■ GOAL OF THE EXERCISE
Please check these statements against the Sophie Stanton article below, answering yes or no for each and quoting the words from the article that settle it: (a) Stanton was raised in Suffolk from the age of three; (b) she made her return to EastEnders on 28 December 2009; (c) in The Wilsons she played the character Rose.

■ PASSAGE TO READ
· · · · ·
- Born: 1971 (age 54–55) London, England
- Occupation: Actress
- Years active: 1993–present
- Notable work: See below
- Television: Prime Suspect (1995) EastEnders (2001–03, 2009–10, 2012, 2015)

= Sophie Stanton =

British actress (born 1971)

Sophie Stanton (born 1971) is an English actress. She is best known for her role as DCI Jill Marsden in the BBC soap opera EastEnders in which she has appeared on from 2001 to 2015.

==Career==

===EastEnders===
Born in London and raised in Suffolk from the age of three, first in Onehouse and then in Stowmarket from age nine Marsden first appeared on 5 March 2001, appearing for the storyline labelled 'Who Shot Phil?'. She left on 27 March 2001 In 2002, she appeared in January, April and then from 14 November to 6 December. Again, in 2003 Marsden made numerous returns, in March, July, August, November and for a longer stint in December.

In November 2009, it was reported that Stanton would be reprising her role as Jill. Marsden returned to investigate the murder of Archie Mitchell (Larry Lamb). Speaking of her return, she said: 'It came completely out of the blue, and knocked me for six.' Continuing, she said, 'I really thought Marsden was no more. It was a really great surprise because I’d just finished a year’s run at the National Theatre, appearing in a new play called England People Very Nice – so it couldn’t have come at a better time.' She made her return on 28 December 2009. Marsden left on 22 February 2010. Marsden returned on 5 January 2012 and appeared until May 2012, with two further appearances in August 2012. It was reported again in July 2015 that Stanton would be reprising her role as Marsden for the Who Killed Lucy Beale? storyline.
She also appeared in 1993 as a reporter trying to get pictures of Pat Butcher after she knocked down and killed a pedestrian while drink driving in her taxi cab

===Other work===
On television, Stanton has acted in Dressing for Breakfast (playing the character of Rose), The Wilsons (in which she played Dilly), Prime Suspect, Dangerous Lady, Wall of Silence, Gimme Gimme Gimme, Plastic Man, The Vice, Black Books, The Sculptress, Coupling, Midsomer Murders, The Mayor of Casterbridge, Fingersmith, Jekyll, Ashes to Ashes, Lewis, Silent Witness, Wallander, Outnumbered, My Mad Fat Diary , A Touch of Frost, and The Smoke. She also made cameo appearances as the nan of regular character Bryony in ITV2 sitcom The Job Lot and as Lyndsey in Brexit: The Uncivil War (Channel 4), and later appeared in King Gary.
· · · · ·
■ DATA TO EXAMINE
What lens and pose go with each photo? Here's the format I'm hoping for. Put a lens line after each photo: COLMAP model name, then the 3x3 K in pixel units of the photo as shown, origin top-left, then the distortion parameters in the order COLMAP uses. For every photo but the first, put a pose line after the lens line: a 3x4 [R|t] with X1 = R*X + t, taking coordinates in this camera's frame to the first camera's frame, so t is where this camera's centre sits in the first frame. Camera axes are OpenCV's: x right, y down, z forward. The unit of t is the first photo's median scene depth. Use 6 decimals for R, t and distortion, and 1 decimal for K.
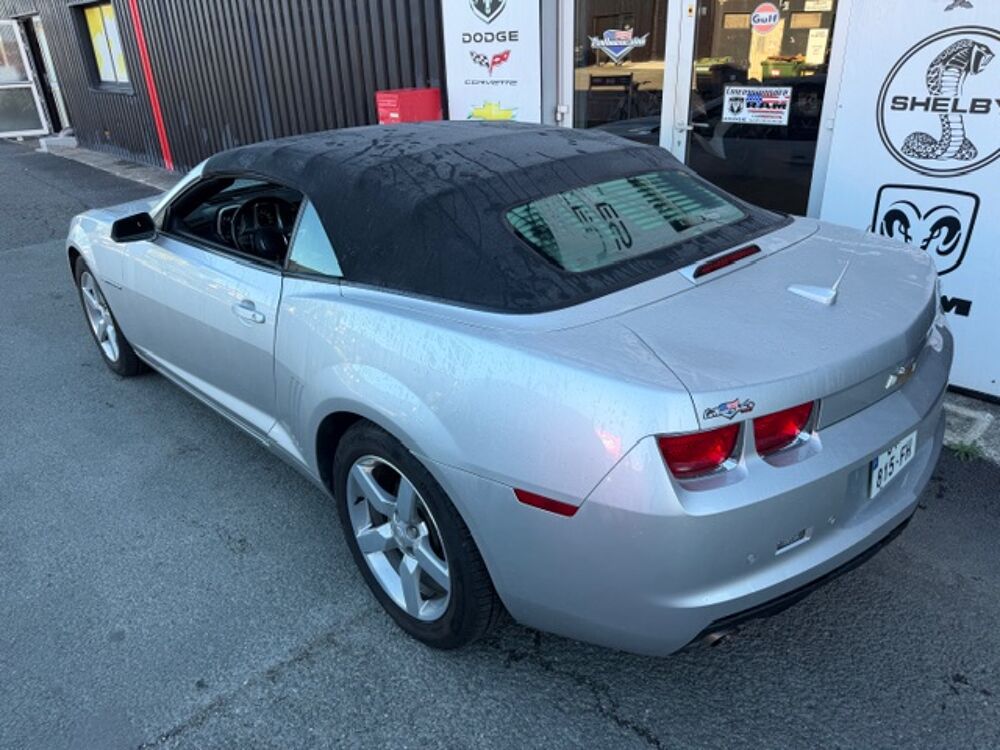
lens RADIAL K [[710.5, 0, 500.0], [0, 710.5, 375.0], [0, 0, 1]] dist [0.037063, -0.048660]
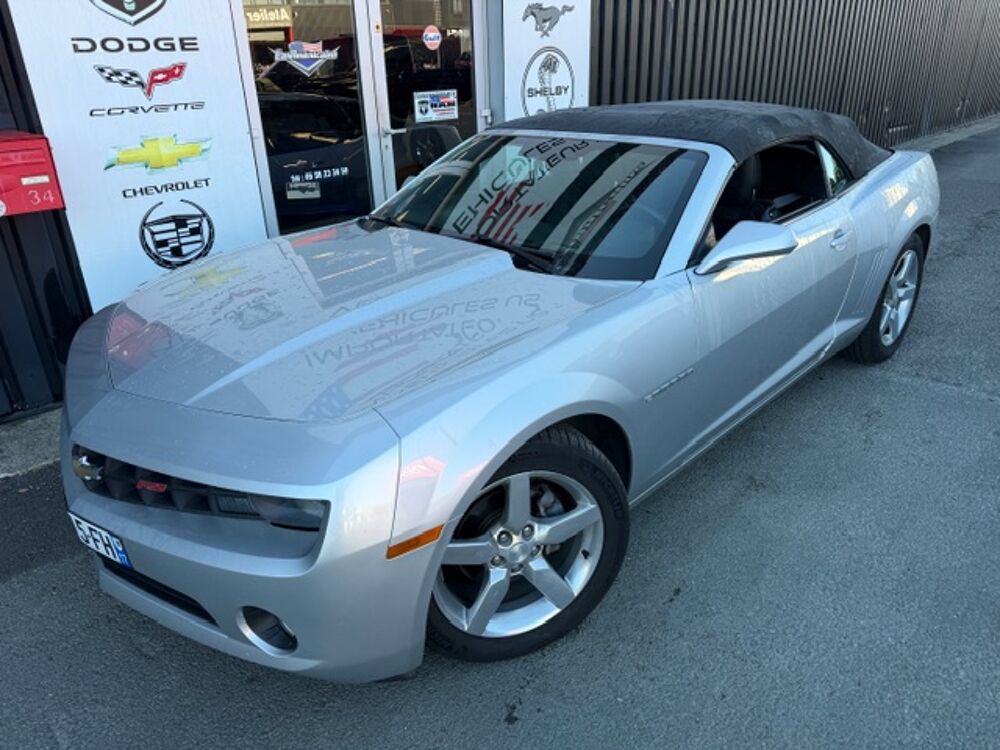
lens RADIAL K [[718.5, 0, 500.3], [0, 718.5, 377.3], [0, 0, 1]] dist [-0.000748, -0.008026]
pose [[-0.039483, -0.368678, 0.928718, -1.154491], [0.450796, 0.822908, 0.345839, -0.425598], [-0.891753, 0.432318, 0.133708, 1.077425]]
· · · · ·
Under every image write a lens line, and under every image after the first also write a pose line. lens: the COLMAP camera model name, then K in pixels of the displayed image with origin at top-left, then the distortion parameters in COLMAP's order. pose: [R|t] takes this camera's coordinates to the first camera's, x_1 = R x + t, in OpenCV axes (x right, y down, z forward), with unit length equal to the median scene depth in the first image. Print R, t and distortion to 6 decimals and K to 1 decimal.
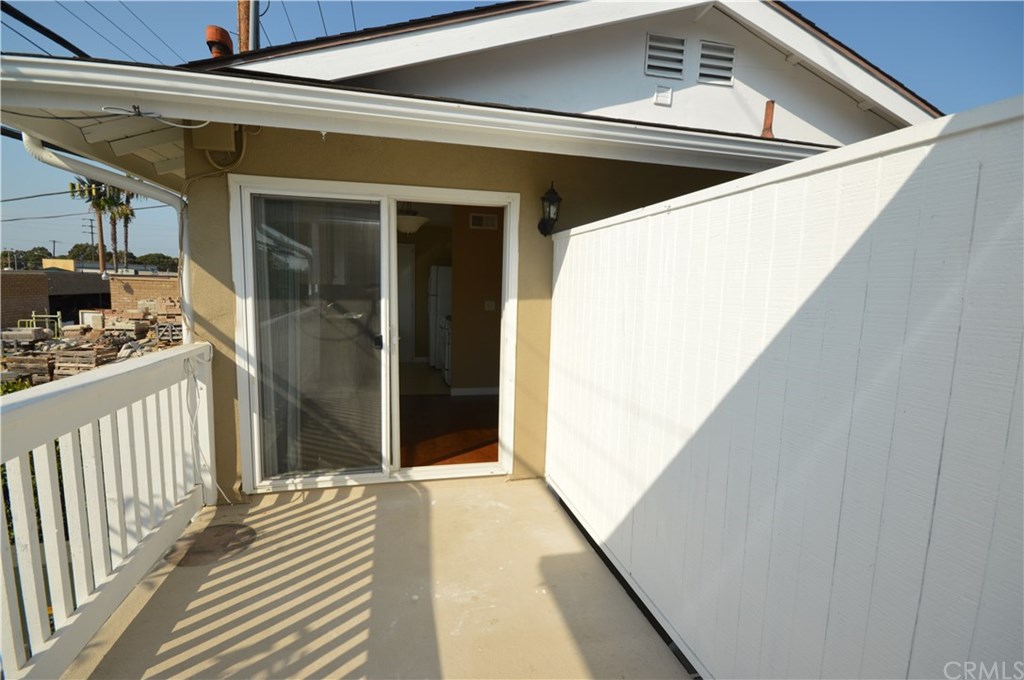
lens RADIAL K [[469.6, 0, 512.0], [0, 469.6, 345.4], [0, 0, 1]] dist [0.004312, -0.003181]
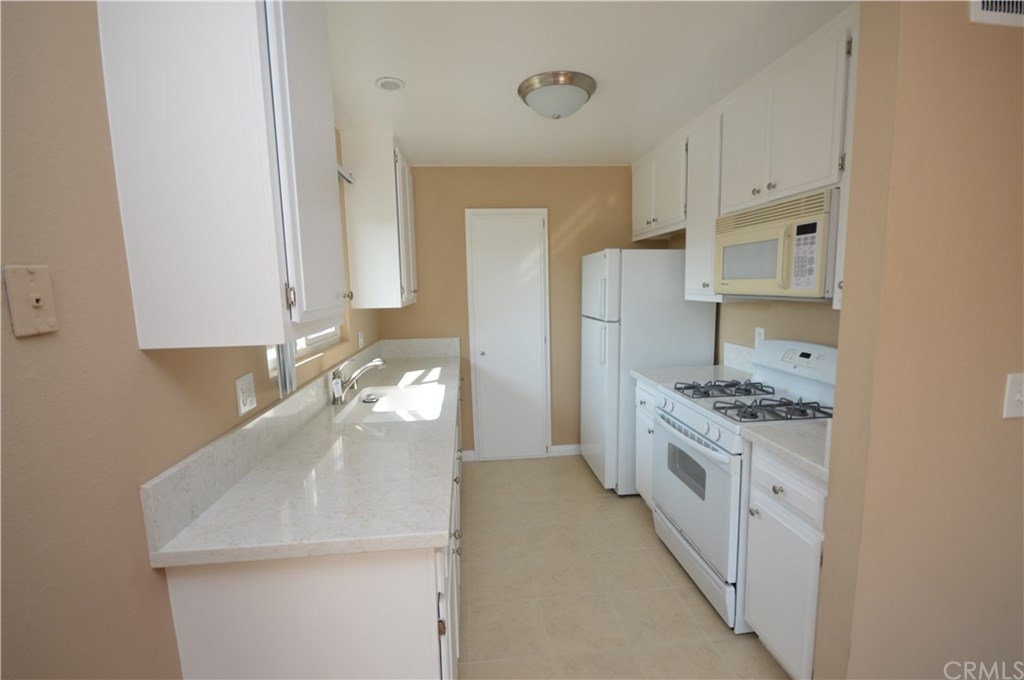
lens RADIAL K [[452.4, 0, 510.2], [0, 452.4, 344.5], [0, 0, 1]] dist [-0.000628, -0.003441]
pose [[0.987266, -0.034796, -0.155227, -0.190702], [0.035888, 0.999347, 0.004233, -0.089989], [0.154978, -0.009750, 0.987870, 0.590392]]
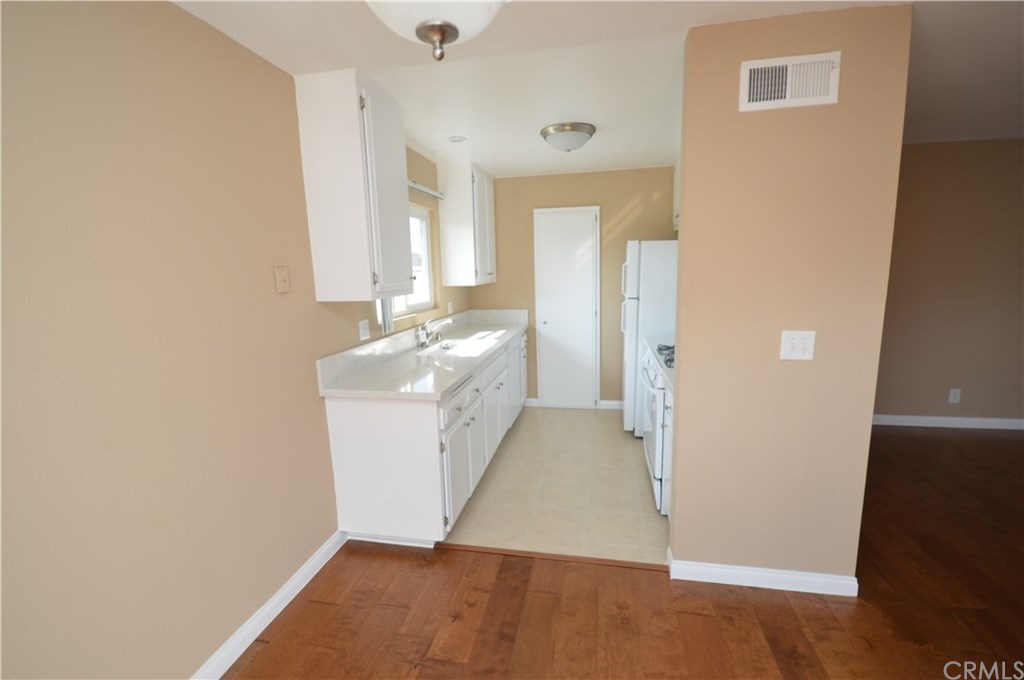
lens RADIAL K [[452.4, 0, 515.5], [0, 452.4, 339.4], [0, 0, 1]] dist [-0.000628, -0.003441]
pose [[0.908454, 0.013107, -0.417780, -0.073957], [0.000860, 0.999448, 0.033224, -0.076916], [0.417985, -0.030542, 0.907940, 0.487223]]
· · · · ·
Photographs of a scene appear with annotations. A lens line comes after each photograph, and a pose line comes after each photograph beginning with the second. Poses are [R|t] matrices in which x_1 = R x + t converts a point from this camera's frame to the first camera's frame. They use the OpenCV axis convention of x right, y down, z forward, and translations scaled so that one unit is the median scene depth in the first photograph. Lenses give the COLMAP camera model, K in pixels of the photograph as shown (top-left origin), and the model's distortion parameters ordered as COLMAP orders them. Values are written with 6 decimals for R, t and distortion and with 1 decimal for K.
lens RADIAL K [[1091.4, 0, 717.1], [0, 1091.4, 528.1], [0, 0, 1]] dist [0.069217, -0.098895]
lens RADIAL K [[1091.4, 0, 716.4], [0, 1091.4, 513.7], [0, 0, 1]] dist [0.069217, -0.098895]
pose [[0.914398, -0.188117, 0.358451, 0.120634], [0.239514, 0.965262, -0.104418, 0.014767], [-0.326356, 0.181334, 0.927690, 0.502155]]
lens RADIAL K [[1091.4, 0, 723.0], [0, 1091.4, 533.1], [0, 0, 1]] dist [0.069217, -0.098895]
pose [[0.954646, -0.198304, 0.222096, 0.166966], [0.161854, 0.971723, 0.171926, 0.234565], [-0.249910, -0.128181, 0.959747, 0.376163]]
· · · · ·
■ PROBLEM SOLUTION
(a) Yes: "raised in Suffolk from the age of three"
(b) Yes: "She made her return on 28 December 2009."
(c) No: "The Wilsons (in which she played Dilly)"